Krokenberger is no stranger to volunteering — she has volunteered at her children’s schools, a clothing donation center, at her church, and at a health center run by her church.

When she first started at the TestMV site, Krokenberger said there were gaps between cars driving up to get tested. It wasn’t until around October that things got busy. Now each day it’s mostly one car after another — which Krokenberger said is a great sight to see, so many people getting tested.

“Everyone is just so thankful that we’re there … so many people thank us for volunteering and are so appreciative that we’re there. It’s just a really good feeling that I can be there to help,” Krokenberger said. “People let me know they appreciate it. That makes me want to do it even more.”

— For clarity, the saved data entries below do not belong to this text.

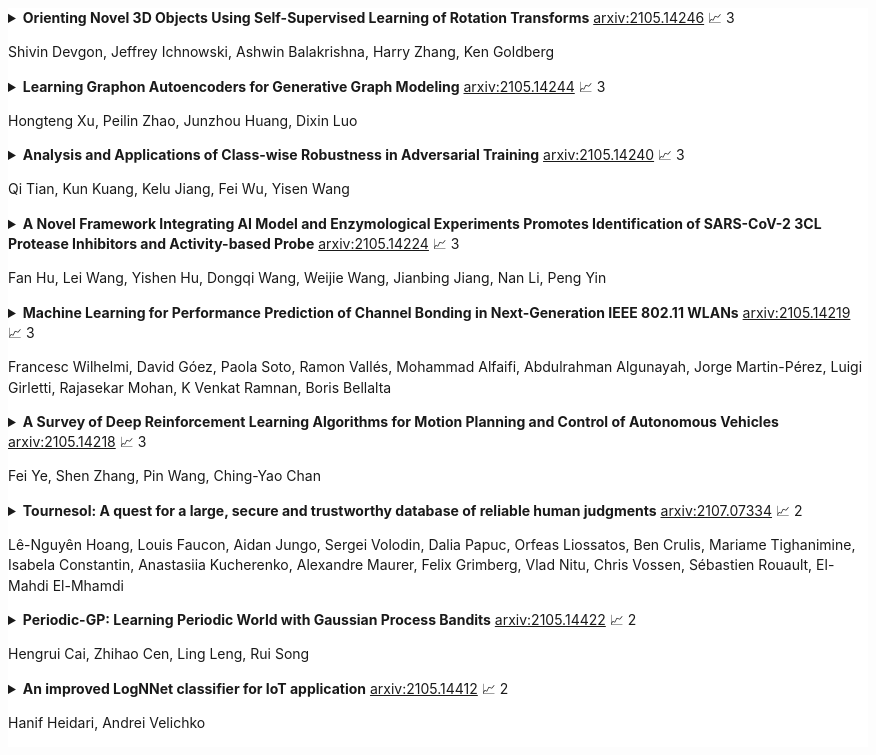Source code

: <details><summary><b>Orienting Novel 3D Objects Using Self-Supervised Learning of Rotation Transforms</b>
<a href="https://arxiv.org/abs/2105.14246">arxiv:2105.14246</a>
&#x1F4C8; 3 <br>
<p>Shivin Devgon, Jeffrey Ichnowski, Ashwin Balakrishna, Harry Zhang, Ken Goldberg</p></summary></details>

<details><summary><b>Learning Graphon Autoencoders for Generative Graph Modeling</b>
<a href="https://arxiv.org/abs/2105.14244">arxiv:2105.14244</a>
&#x1F4C8; 3 <br>
<p>Hongteng Xu, Peilin Zhao, Junzhou Huang, Dixin Luo</p></summary></details>

<details><summary><b>Analysis and Applications of Class-wise Robustness in Adversarial Training</b>
<a href="https://arxiv.org/abs/2105.14240">arxiv:2105.14240</a>
&#x1F4C8; 3 <br>
<p>Qi Tian, Kun Kuang, Kelu Jiang, Fei Wu, Yisen Wang</p></summary></details>

<details><summary><b>A Novel Framework Integrating AI Model and Enzymological Experiments Promotes Identification of SARS-CoV-2 3CL Protease Inhibitors and Activity-based Probe</b>
<a href="https://arxiv.org/abs/2105.14224">arxiv:2105.14224</a>
&#x1F4C8; 3 <br>
<p>Fan Hu, Lei Wang, Yishen Hu, Dongqi Wang, Weijie Wang, Jianbing Jiang, Nan Li, Peng Yin</p></summary></details>

<details><summary><b>Machine Learning for Performance Prediction of Channel Bonding in Next-Generation IEEE 802.11 WLANs</b>
<a href="https://arxiv.org/abs/2105.14219">arxiv:2105.14219</a>
&#x1F4C8; 3 <br>
<p>Francesc Wilhelmi, David Góez, Paola Soto, Ramon Vallés, Mohammad Alfaifi, Abdulrahman Algunayah, Jorge Martin-Pérez, Luigi Girletti, Rajasekar Mohan, K Venkat Ramnan, Boris Bellalta</p></summary></details>

<details><summary><b>A Survey of Deep Reinforcement Learning Algorithms for Motion Planning and Control of Autonomous Vehicles</b>
<a href="https://arxiv.org/abs/2105.14218">arxiv:2105.14218</a>
&#x1F4C8; 3 <br>
<p>Fei Ye, Shen Zhang, Pin Wang, Ching-Yao Chan</p></summary></details>

<details><summary><b>Tournesol: A quest for a large, secure and trustworthy database of reliable human judgments</b>
<a href="https://arxiv.org/abs/2107.07334">arxiv:2107.07334</a>
&#x1F4C8; 2 <br>
<p>Lê-Nguyên Hoang, Louis Faucon, Aidan Jungo, Sergei Volodin, Dalia Papuc, Orfeas Liossatos, Ben Crulis, Mariame Tighanimine, Isabela Constantin, Anastasiia Kucherenko, Alexandre Maurer, Felix Grimberg, Vlad Nitu, Chris Vossen, Sébastien Rouault, El-Mahdi El-Mhamdi</p></summary></details>

<details><summary><b>Periodic-GP: Learning Periodic World with Gaussian Process Bandits</b>
<a href="https://arxiv.org/abs/2105.14422">arxiv:2105.14422</a>
&#x1F4C8; 2 <br>
<p>Hengrui Cai, Zhihao Cen, Ling Leng, Rui Song</p></summary></details>

<details><summary><b>An improved LogNNet classifier for IoT application</b>
<a href="https://arxiv.org/abs/2105.14412">arxiv:2105.14412</a>
&#x1F4C8; 2 <br>
<p>Hanif Heidari, Andrei Velichko</p></summary></details>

The longer Krokenberger has helped out at TestMV the more she’s realized how much of an asset the testing site — which tests asymptomatic individuals — is to the Island.

“Living in Florida, I know it’s not half as easy to get testing and people oftentimes have to pay for it if they’re not insured,” she said. “We’re really blessed to have this here.”

Krokenberger is also grateful she is able to help out. “It’s a great feeling to be able to give back and hopefully make a difference here on the Island because the whole goal is for people to keep getting tested, keep the numbers down, and stay on top of it,” she said. 

For now, Krokenberger is planning to stay on-Island and volunteer until the end of January, but the comfort of Island life might keep her into the winter. “Martha’s Vineyard is doing a really good job at enforcing wearing masks and I think the people who live here are very compliant and I think people are very courteous and thoughtful of other people,” she said.

With more COVID-19 vaccine doses on the way for more members of the public, Krokenberger said she would be happy to help administer doses. “If I come back in May maybe it will just become available to the public at that point and then I would definitely volunteer again to do that,” she said.

She encouraged anyone interested in volunteering for TestMV to reach out and see if there’s a spot they can fill, especially with people leaving as winter is well underway.

It’s been a pleasure for Krokenberger to volunteer and the response from the community and her fellow volunteers has made the work even more enjoyable. Two weeks ago, on a particularly cold day and before heaters had been set up, a woman getting tested noticed the volunteers and staff were jumping up and down to stay warm. The woman came back to the testing site with a bag of hand and feet warmers.

“People have been dropping off coffee and cookies and candy,” she said. “Today, someone came in with all these little coffee cups filled with little chocolates and lottery tickets in every single one of them .. .the community has really backed us up and that makes it so much easier.”